Falling by Simona Ahrnstedt

Falling by Simona Ahrnstedt

Author:Simona Ahrnstedt [Ahrnstedt, Simona]
Language: eng
Format: epub
Publisher: Little, Brown Book Group
Published: 2017-07-24T18:30:00+00:00


Chapter 36

The next day, the shit hit the fan.

“The twins died last night,” Idris said when Isobel arrived at the hospital. He was on the stairs, smoking, looking tired.

“Merde.” They had delivered them the day before, by C-section, and they had been horribly small. “How’s the mother?” she asked.

“Her family came to get her.” He let out smoke, stared into the distance. “Do you feel it?” he asked after a while.

Isobel nodded. It was there, an unease, palpable in the air. A new silence, a low pressure, an absence of sound. A foreboding that something was about to happen.

“Some of the staff have disappeared,” he said, taking another drag.

That was often how it started. The locals were the first to know. A rumor, spreading quickly during morning prayers. Men, secretly arming themselves. Women, seeking shelter for themselves and their children.

She followed Idris into the hospital, wondering where Marius could be. It was warmer than before, and she slapped her neck. Was it her imagination, or were the insects biting even harder today?

“We have a lot of patients,” Idris said as he washed his hands. He clutched his notepad. “I need to go back to ICU. Can you look into this?”

He gave her a handwritten note.

“What is it?”

“They came in this morning. Boy. Two years old. Trouble breathing. They’ve walked for days.”

“So far? Where from?”

“The desert. His blood count isn’t good.” Idris shook his head. “They should’ve brought him much earlier.”

“I’ll take it.”

Idris disappeared, and Isobel left to find the family. She quickly greeted the father, Muhammed, a tall, serious man with a tattoo of a bird’s footprint on the entire left side of his face. The mother, Halima, who didn’t look a day older than fifteen, sat with the boy in her arms.

“What’s his name?” Isobel asked softly as she glanced at her patient.

“Ahmed,” Halima whispered. She was dressed in a piece of colorful fabric, dusty with sand. She had a tattoo similar to her husband’s on her cheek.

As Isobel examined the boy, he was silent. That was never a good sign. A child who cried, protested, or screamed was a child who still wanted to live. When Isobel tried to give him an injection, he was so dehydrated she couldn’t get the needle in.

“Medicine,” the father snapped. “My son needs medicine.”

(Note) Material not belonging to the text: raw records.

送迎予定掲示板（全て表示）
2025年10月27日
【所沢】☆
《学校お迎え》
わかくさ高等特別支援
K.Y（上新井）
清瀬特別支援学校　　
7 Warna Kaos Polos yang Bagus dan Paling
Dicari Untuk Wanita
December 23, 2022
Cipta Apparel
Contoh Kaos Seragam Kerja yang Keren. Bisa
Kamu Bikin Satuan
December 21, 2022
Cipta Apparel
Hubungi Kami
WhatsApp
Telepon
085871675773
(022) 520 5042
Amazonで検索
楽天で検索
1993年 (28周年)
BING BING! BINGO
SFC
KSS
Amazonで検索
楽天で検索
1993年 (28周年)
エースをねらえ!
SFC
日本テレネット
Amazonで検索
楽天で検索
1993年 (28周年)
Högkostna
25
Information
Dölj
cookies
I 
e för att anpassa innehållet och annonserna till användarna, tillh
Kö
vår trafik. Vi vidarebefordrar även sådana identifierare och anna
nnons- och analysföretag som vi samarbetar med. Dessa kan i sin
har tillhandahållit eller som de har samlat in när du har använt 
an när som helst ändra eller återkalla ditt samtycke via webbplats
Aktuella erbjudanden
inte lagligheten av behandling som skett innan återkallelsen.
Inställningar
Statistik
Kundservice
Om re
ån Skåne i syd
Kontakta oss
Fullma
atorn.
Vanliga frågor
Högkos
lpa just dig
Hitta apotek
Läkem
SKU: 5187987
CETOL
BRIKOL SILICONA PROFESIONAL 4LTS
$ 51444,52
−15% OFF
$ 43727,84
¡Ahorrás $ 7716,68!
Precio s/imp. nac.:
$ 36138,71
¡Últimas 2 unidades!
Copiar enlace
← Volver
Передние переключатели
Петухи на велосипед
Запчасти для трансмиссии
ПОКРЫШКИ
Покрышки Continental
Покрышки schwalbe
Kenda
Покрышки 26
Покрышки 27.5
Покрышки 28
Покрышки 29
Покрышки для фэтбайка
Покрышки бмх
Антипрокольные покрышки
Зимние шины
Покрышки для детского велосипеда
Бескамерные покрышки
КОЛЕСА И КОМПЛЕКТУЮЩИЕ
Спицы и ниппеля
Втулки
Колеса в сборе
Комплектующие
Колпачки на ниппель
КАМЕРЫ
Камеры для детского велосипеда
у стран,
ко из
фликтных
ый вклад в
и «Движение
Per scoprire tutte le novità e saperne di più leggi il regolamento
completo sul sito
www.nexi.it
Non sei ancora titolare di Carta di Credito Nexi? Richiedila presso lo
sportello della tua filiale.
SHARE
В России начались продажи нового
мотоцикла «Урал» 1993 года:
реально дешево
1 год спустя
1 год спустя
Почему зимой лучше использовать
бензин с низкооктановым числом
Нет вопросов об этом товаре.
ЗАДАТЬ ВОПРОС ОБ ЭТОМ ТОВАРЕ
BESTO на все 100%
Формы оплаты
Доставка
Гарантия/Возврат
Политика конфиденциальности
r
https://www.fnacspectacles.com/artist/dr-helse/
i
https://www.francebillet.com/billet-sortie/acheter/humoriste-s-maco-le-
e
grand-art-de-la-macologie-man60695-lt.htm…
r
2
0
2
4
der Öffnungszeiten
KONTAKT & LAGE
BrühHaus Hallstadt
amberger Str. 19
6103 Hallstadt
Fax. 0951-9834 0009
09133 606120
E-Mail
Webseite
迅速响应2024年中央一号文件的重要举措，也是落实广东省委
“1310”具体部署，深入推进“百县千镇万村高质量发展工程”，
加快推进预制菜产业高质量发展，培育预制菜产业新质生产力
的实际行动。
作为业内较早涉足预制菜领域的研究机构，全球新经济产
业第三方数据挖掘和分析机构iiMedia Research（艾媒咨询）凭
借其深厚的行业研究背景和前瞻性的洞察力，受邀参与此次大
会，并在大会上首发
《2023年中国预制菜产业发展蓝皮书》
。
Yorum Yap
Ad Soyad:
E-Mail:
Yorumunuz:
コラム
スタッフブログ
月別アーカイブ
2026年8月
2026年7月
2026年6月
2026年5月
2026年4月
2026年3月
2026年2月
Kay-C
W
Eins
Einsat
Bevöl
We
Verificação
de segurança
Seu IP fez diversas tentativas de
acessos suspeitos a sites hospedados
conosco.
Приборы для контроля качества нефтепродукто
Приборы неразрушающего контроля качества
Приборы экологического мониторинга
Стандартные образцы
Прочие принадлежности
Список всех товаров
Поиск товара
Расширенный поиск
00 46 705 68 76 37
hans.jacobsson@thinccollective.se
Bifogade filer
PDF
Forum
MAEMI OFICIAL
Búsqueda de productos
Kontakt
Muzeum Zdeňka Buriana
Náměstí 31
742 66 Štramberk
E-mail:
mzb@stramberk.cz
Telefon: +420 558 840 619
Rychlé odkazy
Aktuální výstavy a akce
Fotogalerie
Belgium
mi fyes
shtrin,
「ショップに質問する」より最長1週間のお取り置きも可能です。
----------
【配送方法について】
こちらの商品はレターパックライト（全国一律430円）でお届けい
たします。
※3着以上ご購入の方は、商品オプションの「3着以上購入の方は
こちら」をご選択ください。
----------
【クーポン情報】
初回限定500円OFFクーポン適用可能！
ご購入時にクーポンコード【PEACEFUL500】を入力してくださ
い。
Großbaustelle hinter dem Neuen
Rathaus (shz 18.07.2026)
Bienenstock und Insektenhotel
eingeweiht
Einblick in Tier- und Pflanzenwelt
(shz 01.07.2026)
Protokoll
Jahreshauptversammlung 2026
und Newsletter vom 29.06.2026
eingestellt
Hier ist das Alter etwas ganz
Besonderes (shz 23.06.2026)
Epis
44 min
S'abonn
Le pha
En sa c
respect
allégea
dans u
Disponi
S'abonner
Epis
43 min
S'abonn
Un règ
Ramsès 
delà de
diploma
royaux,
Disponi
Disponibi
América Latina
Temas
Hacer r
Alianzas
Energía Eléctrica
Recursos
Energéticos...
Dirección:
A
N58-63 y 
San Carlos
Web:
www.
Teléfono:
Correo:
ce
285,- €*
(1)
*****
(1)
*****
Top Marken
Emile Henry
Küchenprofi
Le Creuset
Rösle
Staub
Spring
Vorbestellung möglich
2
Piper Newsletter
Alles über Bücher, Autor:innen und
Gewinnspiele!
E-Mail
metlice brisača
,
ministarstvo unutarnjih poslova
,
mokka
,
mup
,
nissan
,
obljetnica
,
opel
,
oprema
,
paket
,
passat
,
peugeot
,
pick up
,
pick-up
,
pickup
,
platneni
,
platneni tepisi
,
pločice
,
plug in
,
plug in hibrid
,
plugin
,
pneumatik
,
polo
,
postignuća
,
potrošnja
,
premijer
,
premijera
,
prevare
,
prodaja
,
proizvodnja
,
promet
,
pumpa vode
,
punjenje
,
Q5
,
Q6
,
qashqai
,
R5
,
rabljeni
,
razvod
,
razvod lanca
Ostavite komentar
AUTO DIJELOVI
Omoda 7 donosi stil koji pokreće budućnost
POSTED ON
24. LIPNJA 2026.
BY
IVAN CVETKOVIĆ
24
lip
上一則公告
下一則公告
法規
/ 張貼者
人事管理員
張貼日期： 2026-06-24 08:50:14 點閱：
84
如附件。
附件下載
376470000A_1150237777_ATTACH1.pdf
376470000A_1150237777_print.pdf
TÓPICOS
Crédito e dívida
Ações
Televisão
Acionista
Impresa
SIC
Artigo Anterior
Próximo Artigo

Yes, Ahmed needed medicine. And nourishment. If only they had been able to get him here earlier.

She filled a pipette with a nutrient solution and gave the parents what she hoped was a reassuring and confident smile.

“Give him this. A drop at a time until it’s finished,” she told them, hoping it would be enough.

“Where are you going?” the father asked, blocking her way. “You’re the doctor—you have to stay. Help my son.”

“I will come back. Give him the drops. I need to see my other patients. I’ll be back as soon as I can, I promise.”

Muhammed stared at her, but then moved out of the way. Isobel smiled encouragingly at Halima, who had already started to give Ahmed the solution.